Evaluating $\int_0^a \int_0^{a-x} e^{y(2a-y)} dy dx $ I = $\int_0^a \int_0^{a-x} e^{y(2a-y)} dy dx $
I have questions in calculating this one, and the reference answer does this:
I = $\int_0^a \int_0^{a-y} e^{y(2a-y)} dx dy $

questions solved: This applies the very basic trick to solve this double integral, which is to shift the integral from "first integrate dy then dx" to "first integrate dx then dy", and more important for me , when I attempted to use the "Fubini's theorem ", this trick doesn't work on this one

 A: $\int_0^a dx \int_0^{a-x} e^{y(2a-y)} dy$ doesn't look right to me. As written, it means
$(\int_0^a dx) (\int_0^{a-x} e^{y(2a-y)} dy)$. I would write it as $\int_0^a \int_0^{a-x} e^{y(2a-y)} dy dx$.

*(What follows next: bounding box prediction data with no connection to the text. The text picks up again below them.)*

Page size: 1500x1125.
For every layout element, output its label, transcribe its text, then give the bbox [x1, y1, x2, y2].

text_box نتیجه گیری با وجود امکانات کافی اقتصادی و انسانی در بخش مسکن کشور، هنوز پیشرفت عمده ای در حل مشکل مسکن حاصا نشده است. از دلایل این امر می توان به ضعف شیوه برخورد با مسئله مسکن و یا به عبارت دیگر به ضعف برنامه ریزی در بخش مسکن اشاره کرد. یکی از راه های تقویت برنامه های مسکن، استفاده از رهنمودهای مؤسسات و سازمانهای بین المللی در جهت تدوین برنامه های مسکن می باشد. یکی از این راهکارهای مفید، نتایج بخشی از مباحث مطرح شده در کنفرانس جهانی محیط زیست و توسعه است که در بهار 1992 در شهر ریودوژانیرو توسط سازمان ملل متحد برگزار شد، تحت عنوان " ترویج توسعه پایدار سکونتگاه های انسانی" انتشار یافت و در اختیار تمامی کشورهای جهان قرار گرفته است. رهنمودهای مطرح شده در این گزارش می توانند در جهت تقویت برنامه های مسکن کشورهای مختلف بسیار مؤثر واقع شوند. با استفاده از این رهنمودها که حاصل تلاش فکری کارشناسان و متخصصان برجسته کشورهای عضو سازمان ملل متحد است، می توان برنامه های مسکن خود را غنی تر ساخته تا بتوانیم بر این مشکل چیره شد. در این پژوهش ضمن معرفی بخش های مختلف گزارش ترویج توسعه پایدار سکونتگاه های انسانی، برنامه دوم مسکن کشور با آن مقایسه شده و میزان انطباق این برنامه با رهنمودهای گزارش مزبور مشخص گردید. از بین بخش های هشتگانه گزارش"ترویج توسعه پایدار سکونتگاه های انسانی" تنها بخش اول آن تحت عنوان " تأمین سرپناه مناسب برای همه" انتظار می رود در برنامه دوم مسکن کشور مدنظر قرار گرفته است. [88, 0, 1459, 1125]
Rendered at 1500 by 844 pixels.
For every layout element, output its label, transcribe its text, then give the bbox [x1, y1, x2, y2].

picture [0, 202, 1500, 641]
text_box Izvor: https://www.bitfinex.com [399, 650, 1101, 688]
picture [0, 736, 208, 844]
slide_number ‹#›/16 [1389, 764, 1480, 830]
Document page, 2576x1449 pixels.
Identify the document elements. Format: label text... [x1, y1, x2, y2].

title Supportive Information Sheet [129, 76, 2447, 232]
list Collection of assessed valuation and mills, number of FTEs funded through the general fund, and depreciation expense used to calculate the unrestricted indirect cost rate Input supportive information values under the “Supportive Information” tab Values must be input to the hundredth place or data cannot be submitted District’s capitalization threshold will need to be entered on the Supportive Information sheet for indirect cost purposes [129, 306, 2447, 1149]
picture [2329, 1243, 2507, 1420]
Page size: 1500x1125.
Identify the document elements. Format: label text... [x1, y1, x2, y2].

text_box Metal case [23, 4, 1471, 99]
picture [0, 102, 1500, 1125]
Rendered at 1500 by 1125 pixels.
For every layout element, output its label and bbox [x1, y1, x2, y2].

But in any case this is an integral over the triangle with vertices at $(0,0),(0,a),$ and $(a,0)$, which can be expressed as
$$0\le x\text{ and }0\le y\le a-x$$
or as
$$0\le y\text{ and }0\le x\le a-y$$
A: 
$I = \displaystyle \int_{x=0}^a \int_{y=0}^{a-x} e^{y(2 a - y) } dy dx $
The region of integral is the triangle bounded by $x = 0$, $y = 0$ and $ y = a- x$
Flipping the order of integration (see figure above), the above integral becomes
$I = \displaystyle \int_{y = 0}^a \int_{x = 0}^{a - y} e^{y(2 a - y) } dx dy $
Integrating with respect to $x$ , one gets
$I = \displaystyle \int_{y = 0}^a (a - y) e^{2 a y - y^2 } dy $
Now we note that $(a - y) = \frac{1}{2} \dfrac{d}{dy}( 2 a y - y^2 ) $
Hence,
$I = \dfrac{1}{2} \displaystyle \left[ e^{2 ay - y^2} \right]_0^a = \dfrac{1}{2}\left(e^{a^2} - 1\right) $